── Data provided ──

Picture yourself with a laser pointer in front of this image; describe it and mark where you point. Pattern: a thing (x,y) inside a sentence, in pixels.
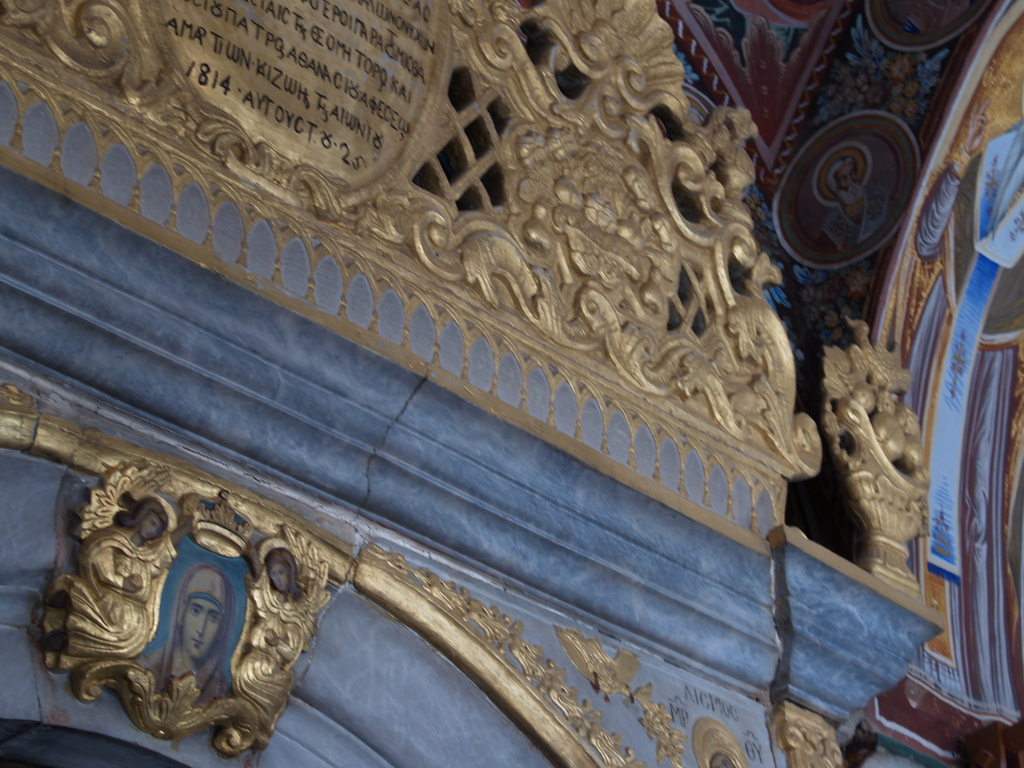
In this image there is a wall (507,193) having few carvings (628,278) and painting of the pictures (775,226) are on it. There is a picture frame (142,574) on the wall (394,491). Some text (314,107) is on the wall (255,80).
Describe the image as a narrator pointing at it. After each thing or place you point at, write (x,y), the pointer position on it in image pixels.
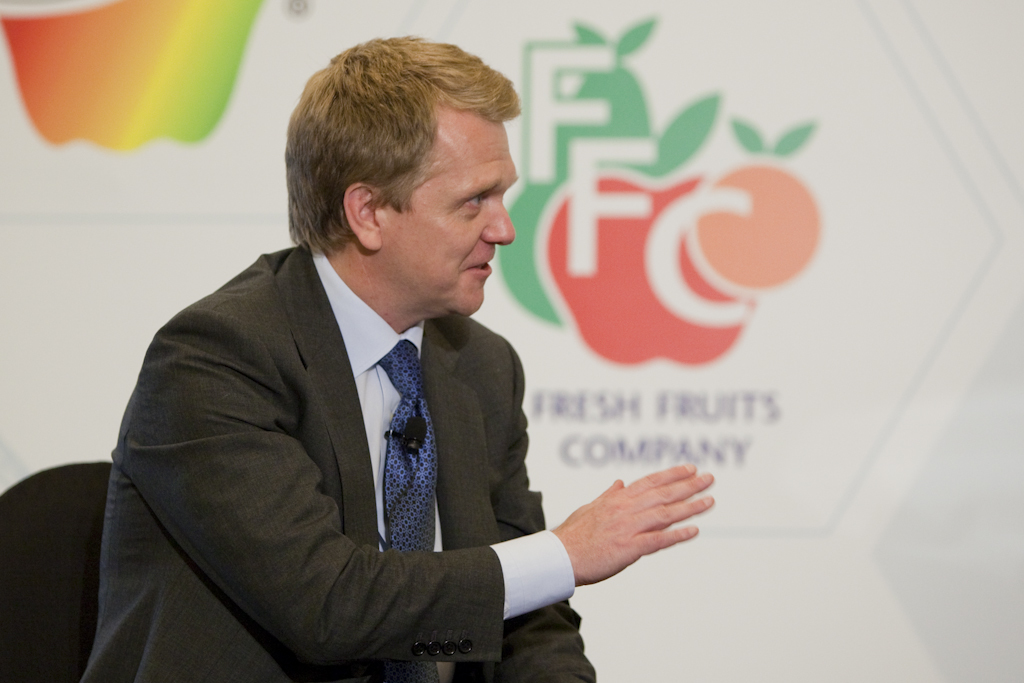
In this image we can see a person (186,550) sitting on the chair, in the background (262,178), we can see a poster (685,462) with images (229,61) and text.
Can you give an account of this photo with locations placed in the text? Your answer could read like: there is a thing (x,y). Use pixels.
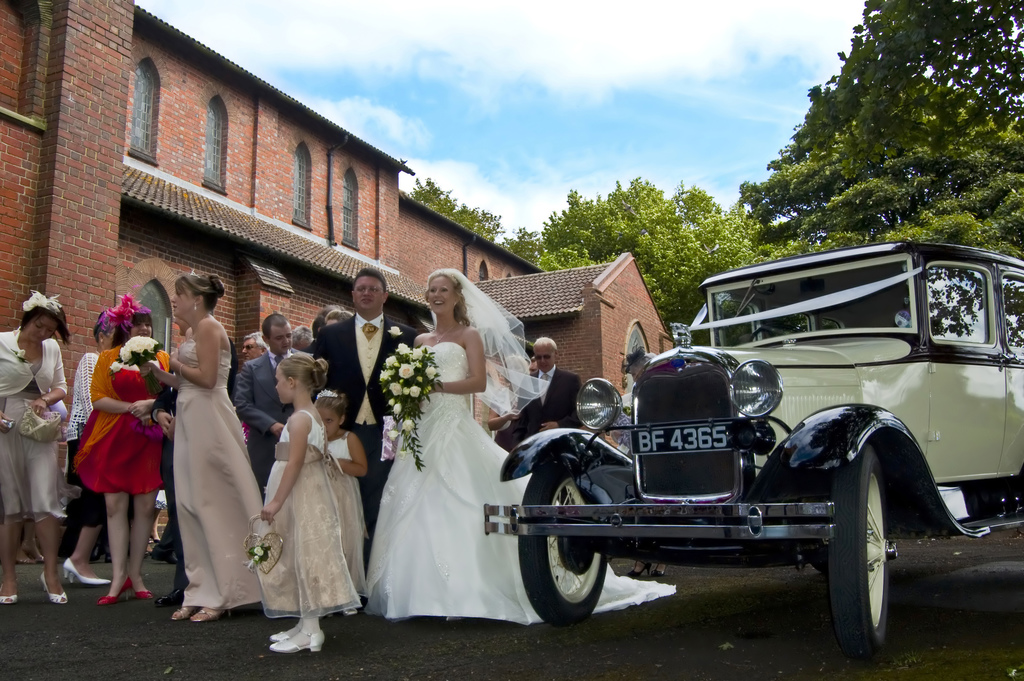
In this picture we can see group of people (262,407) and few people (219,334) holding bouquets (146,361), beside them we can see a car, in the background (365,160) we can find few trees (554,220), clouds (521,187) and a building (106,120).
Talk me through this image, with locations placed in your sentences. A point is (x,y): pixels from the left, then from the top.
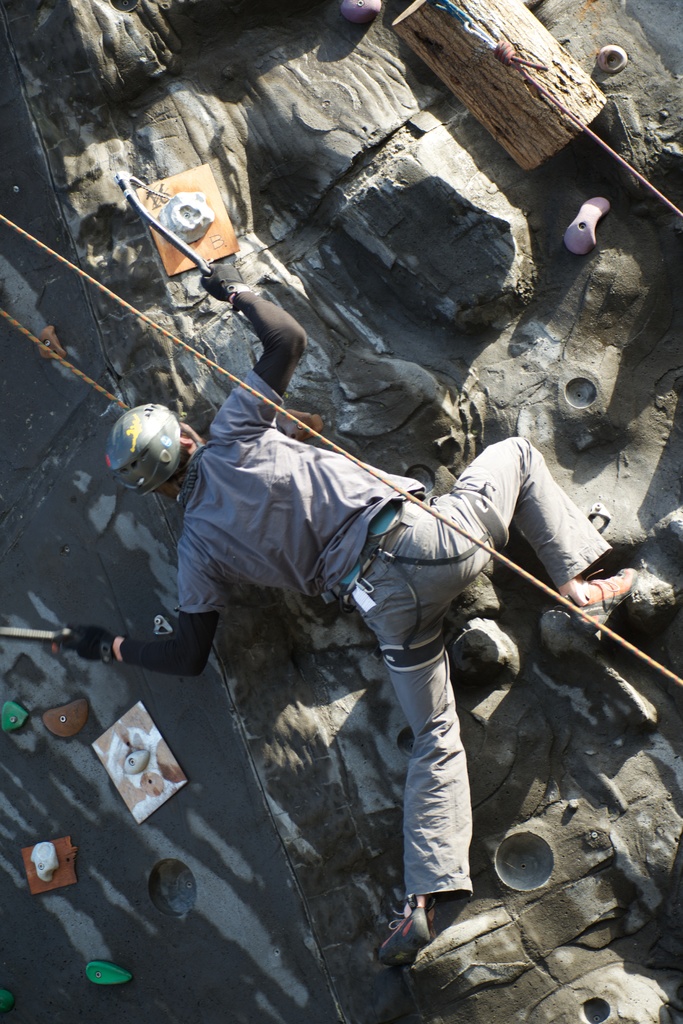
In this image there is a person (242,530) climbing.
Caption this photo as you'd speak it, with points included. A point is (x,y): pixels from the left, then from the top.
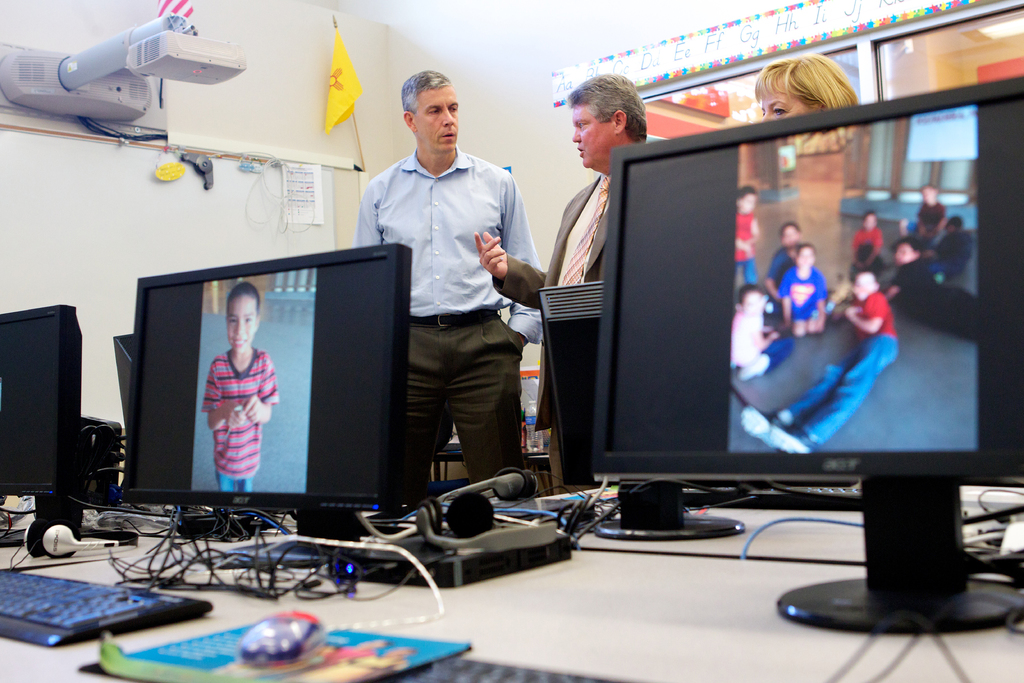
Here in the front (256,415) we can see number of monitors (368,394) and keyboards (126,616) and mouses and headsets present on the table (728,630) over there and behind that we can see a group of people (481,263) standing and talking with each other and on the wall (304,84) we can see an electronic equipment (97,64) and we can see a flag post (335,47) and we can see decoration (627,55) present over there and we can see cable wires (252,513) present here and there on the table (408,607) over there.
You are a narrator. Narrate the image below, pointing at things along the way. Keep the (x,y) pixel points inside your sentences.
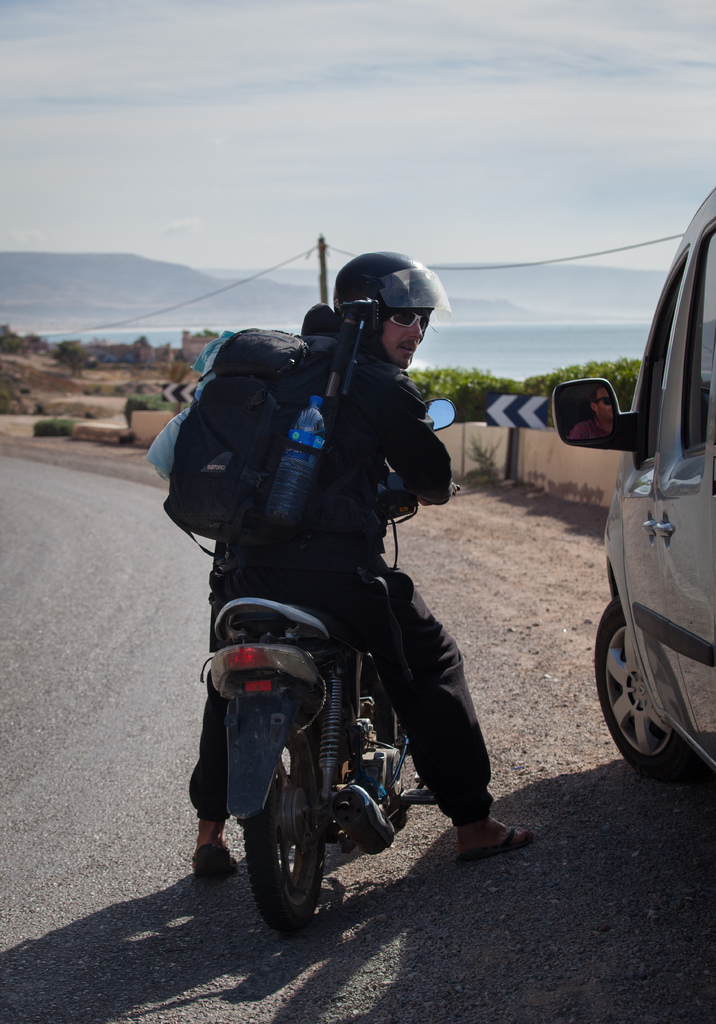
In the image there is a man (403,387) with backpack (291,369) sat on motorcycle (303,750) beside a car (633,543), its on a road (140,637). In the background (97,256) there are hills (165,278) and above is sky (291,97) with clouds (366,123).
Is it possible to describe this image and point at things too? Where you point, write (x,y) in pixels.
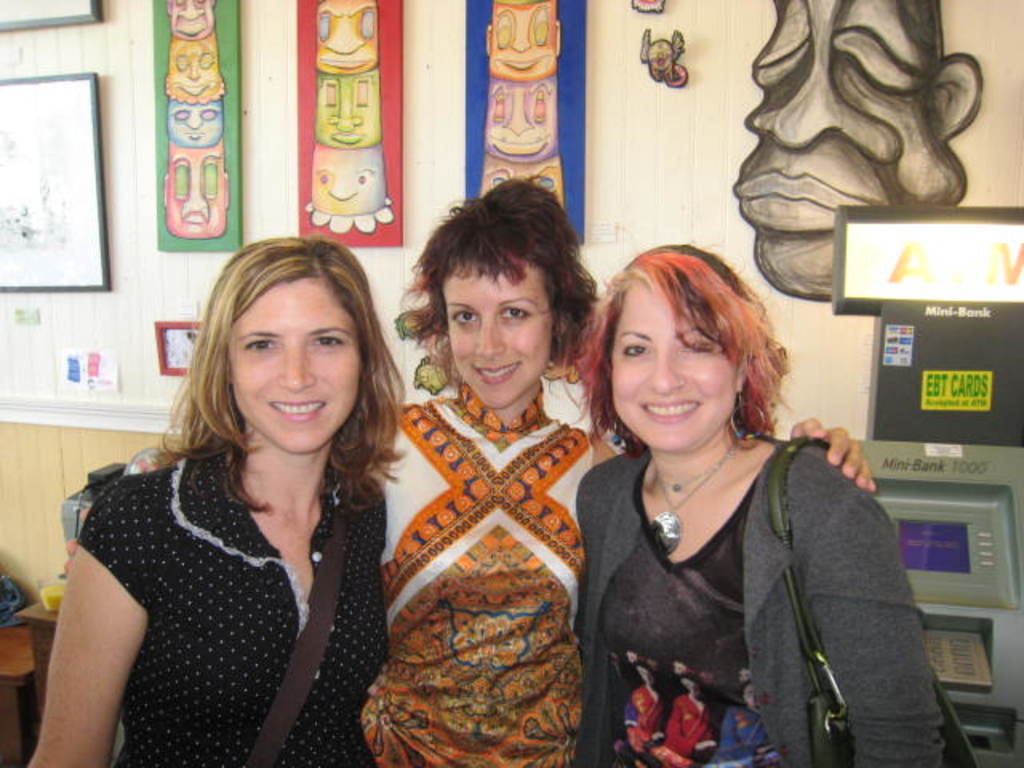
In this picture I can see three women (554,690) are smiling in the middle (523,505), on the right side (959,495) it looks like a machine (968,425), in the background (187,223) I can see few paintings (494,138) on the wall (628,134). On the left side (61,5) it looks like a photo frame (58,20).
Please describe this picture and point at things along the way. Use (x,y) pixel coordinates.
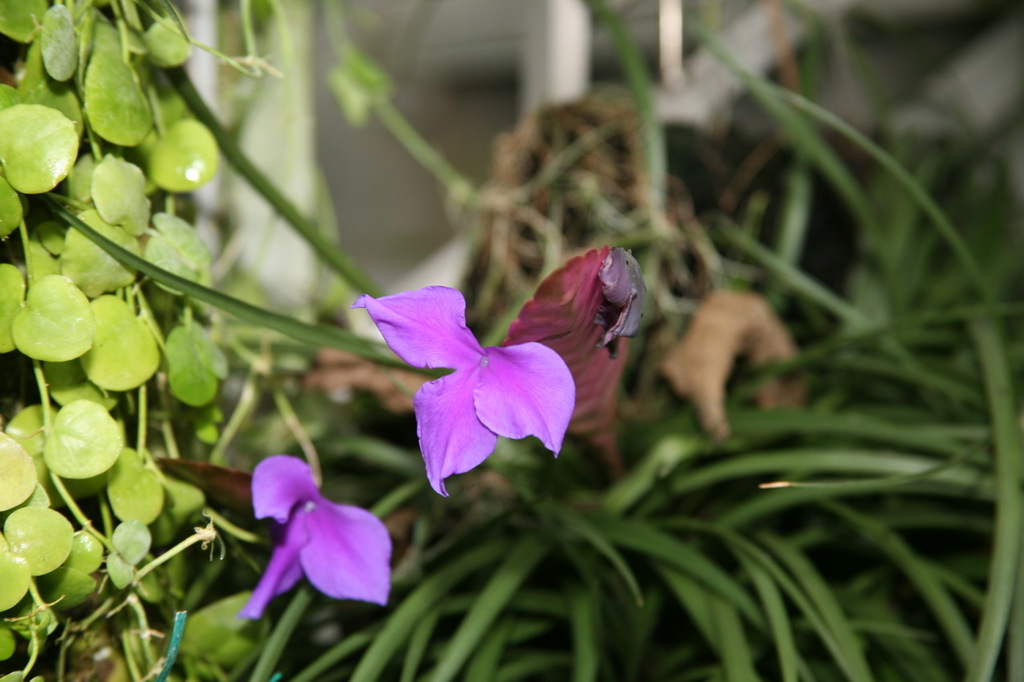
These are the flowers (418,411), which are violet in color. I can see the plants (284,407) with the leaves (103,328).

───

__Action item__.
Write out the entries again, exactly as given, skipping any images.

__Worked solution__.
Picture yourself with a laser pointer in front of this image; describe it and mark where you point. Pattern: a thing (x,y) inside a sentence, in pixels.
In this image there is a wall (507,193) having few carvings (628,278) and painting of the pictures (775,226) are on it. There is a picture frame (142,574) on the wall (394,491). Some text (314,107) is on the wall (255,80).
Describe the image as a narrator pointing at it. After each thing or place you point at, write (x,y), the pointer position on it in image pixels.
In this image we can see a person (186,550) sitting on the chair, in the background (262,178), we can see a poster (685,462) with images (229,61) and text.
Can you give an account of this photo with locations placed in the text? Your answer could read like: there is a thing (x,y). Use pixels.
In this picture we can see group of people (262,407) and few people (219,334) holding bouquets (146,361), beside them we can see a car, in the background (365,160) we can find few trees (554,220), clouds (521,187) and a building (106,120).
Talk me through this image, with locations placed in your sentences. A point is (x,y): pixels from the left, then from the top.
In this image there is a person (242,530) climbing.
Caption this photo as you'd speak it, with points included. A point is (x,y): pixels from the left, then from the top.
Here in the front (256,415) we can see number of monitors (368,394) and keyboards (126,616) and mouses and headsets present on the table (728,630) over there and behind that we can see a group of people (481,263) standing and talking with each other and on the wall (304,84) we can see an electronic equipment (97,64) and we can see a flag post (335,47) and we can see decoration (627,55) present over there and we can see cable wires (252,513) present here and there on the table (408,607) over there.
You are a narrator. Narrate the image below, pointing at things along the way. Keep the (x,y) pixel points inside your sentences.
In the image there is a man (403,387) with backpack (291,369) sat on motorcycle (303,750) beside a car (633,543), its on a road (140,637). In the background (97,256) there are hills (165,278) and above is sky (291,97) with clouds (366,123).
Is it possible to describe this image and point at things too? Where you point, write (x,y) in pixels.
In this picture I can see three women (554,690) are smiling in the middle (523,505), on the right side (959,495) it looks like a machine (968,425), in the background (187,223) I can see few paintings (494,138) on the wall (628,134). On the left side (61,5) it looks like a photo frame (58,20).
Please describe this picture and point at things along the way. Use (x,y) pixel coordinates.
These are the flowers (418,411), which are violet in color. I can see the plants (284,407) with the leaves (103,328).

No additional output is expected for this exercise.